Yanıtlanacak sorular ▸
1. Emel dergisinin tarihçesini anlatan metne göre şu soruları yanıtlayın:
(a) Dergi çıkarma kararı hangi yıl ve nerede alındı?
(b) Grup, aralarında topladıkları parayla ne satın aldı?
(c) Yayının adının "Emel" olmasını kim tavsiye etti?
2. Emel dergisinin tarihçesini anlatan metnin "Emel’imizin tarihî yolculuğu, 1929" sözlerinden başlayıp "olmasını tavsiye eder." sözleri de dâhil olmak üzere bölümünü aynen aktarın.
3. Emel dergisinin tarihçesini anlatan metni, gösterilen son cümleden sonra gelecek bölümle sürdürün.

Alıntı metin ▸
■ ■ ■ ■ ■ ■ ■

EMEL’İMİZİN 90 YILLIK TARİHÎ YOLCULUĞU

EMEL’İMİZİN 90 YILLIK TARİHÎ YOLCULUĞU

Emel’imizin tarihî yolculuğu, 1929 yılında Dobruca’da bir grup heyecanlı ve idealist vatansever Kırım Tatarının, Müstecib Ülküsal’ın etrafında bir araya gelerek bir dergi çıkarmaya karar vermesiyle başlar. Aralarında para toplayıp matbaa harfleri satın alırlar. Millî şairimiz Mehmet Niyazi ile istişare ederler ve M. Niyazi yayının adının gayelerine uygun olarak “Emel” olmasını tavsiye eder.

■ ■ ■ ■ ■ ■ ■

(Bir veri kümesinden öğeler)

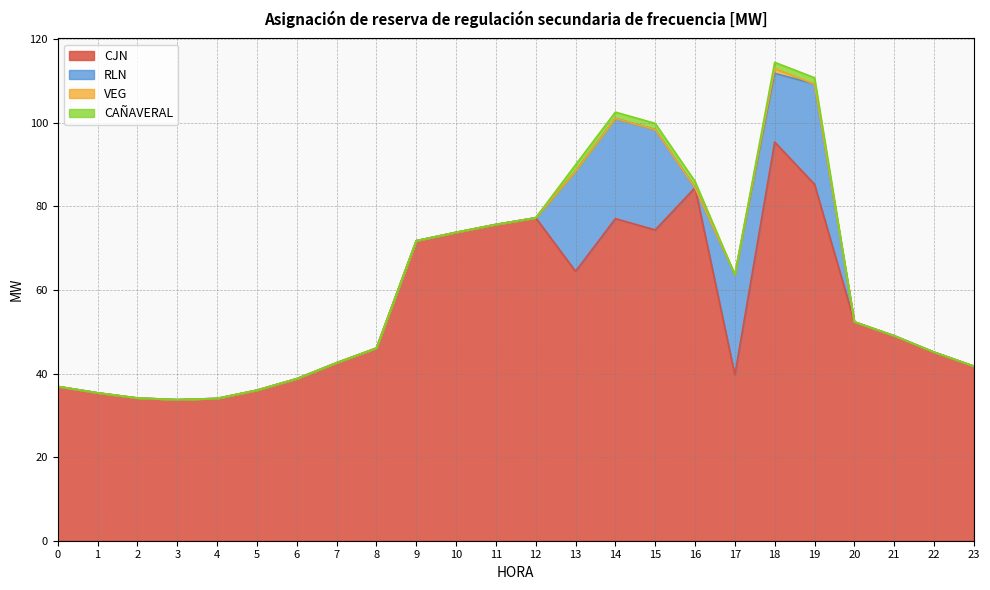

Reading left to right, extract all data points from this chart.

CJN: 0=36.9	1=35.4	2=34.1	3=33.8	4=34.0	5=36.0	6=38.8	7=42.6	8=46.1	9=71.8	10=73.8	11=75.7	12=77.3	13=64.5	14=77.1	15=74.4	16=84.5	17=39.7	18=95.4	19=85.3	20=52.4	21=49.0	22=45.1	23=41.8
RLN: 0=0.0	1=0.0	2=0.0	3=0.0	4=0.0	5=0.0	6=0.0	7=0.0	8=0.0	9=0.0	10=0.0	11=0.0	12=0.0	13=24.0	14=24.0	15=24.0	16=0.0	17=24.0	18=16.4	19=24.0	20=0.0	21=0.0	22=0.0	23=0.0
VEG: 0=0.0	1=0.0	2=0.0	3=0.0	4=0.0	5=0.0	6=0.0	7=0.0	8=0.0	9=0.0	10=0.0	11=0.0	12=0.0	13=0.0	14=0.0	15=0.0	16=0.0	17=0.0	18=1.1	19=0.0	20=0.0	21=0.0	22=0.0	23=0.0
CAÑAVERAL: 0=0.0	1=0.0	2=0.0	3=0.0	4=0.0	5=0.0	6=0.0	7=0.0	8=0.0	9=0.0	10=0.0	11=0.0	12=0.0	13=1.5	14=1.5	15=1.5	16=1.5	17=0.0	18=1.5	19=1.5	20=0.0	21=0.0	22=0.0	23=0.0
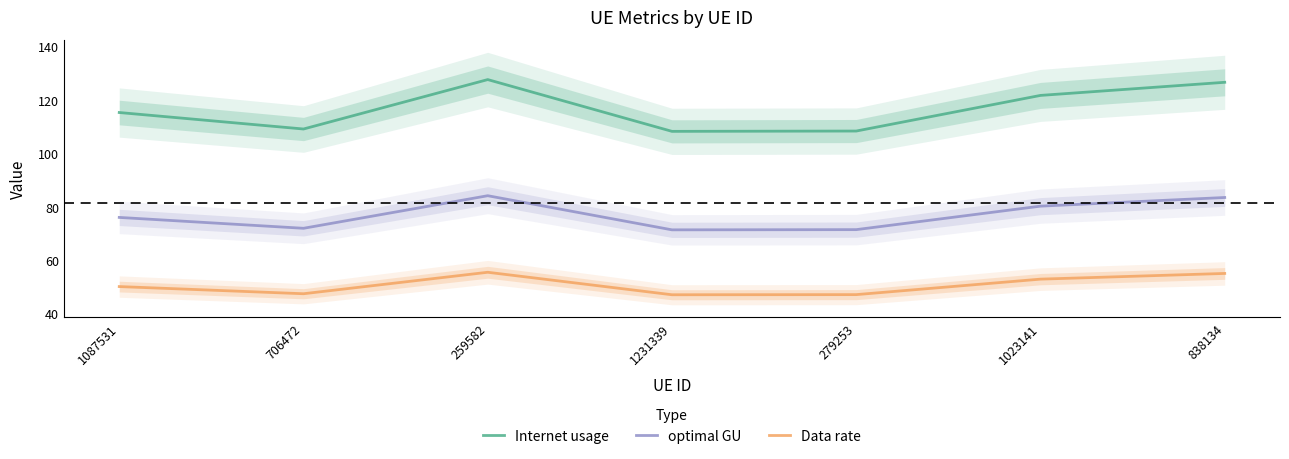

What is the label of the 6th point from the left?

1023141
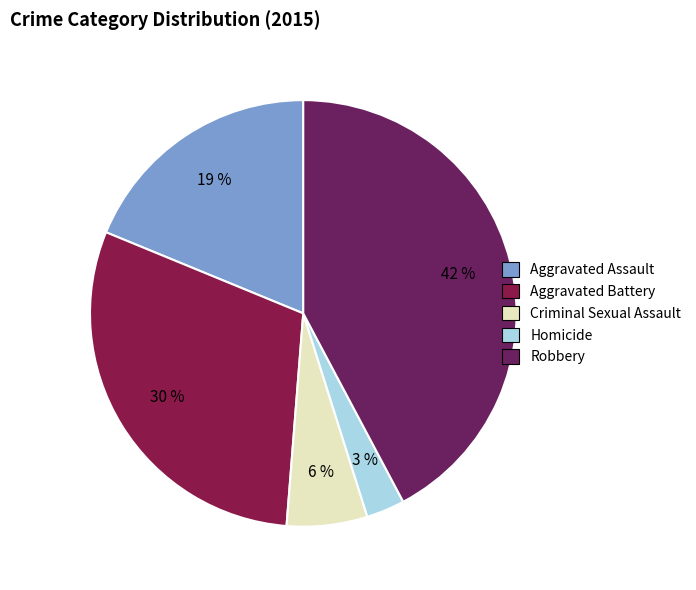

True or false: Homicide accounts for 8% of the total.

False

■ ■ ■ ■ ■ ■ ■

Görev sonuçları ▸
1.
(a) 1929 yılında, Dobruca'da.
(b) Matbaa harfleri.
(c) Millî şair Mehmet Niyazi.

2.
Emel’imizin tarihî yolculuğu, 1929 yılında Dobruca’da bir grup heyecanlı ve idealist vatansever Kırım Tatarının, Müstecib Ülküsal’ın etrafında bir araya gelerek bir dergi çıkarmaya karar vermesiyle başlar. Aralarında para toplayıp matbaa harfleri satın alırlar. Millî şairimiz Mehmet Niyazi ile istişare ederler ve M. Niyazi yayının adının gayelerine uygun olarak “Emel” olmasını tavsiye eder.

3.
10 arkadaş “Dobruca Türklerinin maddî ve manevî kalkınmaları için yol göstermek; Türklüğün hak ve menfaatlerini savunmak” gayesi ile Emel Mecmuası’nın ilk sayısını 1 Ocak 1930’da Pazarcık’ta neşreder. Mecmuanın ilk sayfasındaki “İlk Söz”de şöyle deniyordu: “Millet, şahsî dedikodulardan, istikametsiz ve hedefsiz yaşamaktan bıkmış, kendine gaye ve fikir yolunda yürümek için bir ışık aramak ve bulmak ihtiyacını duymuştur.”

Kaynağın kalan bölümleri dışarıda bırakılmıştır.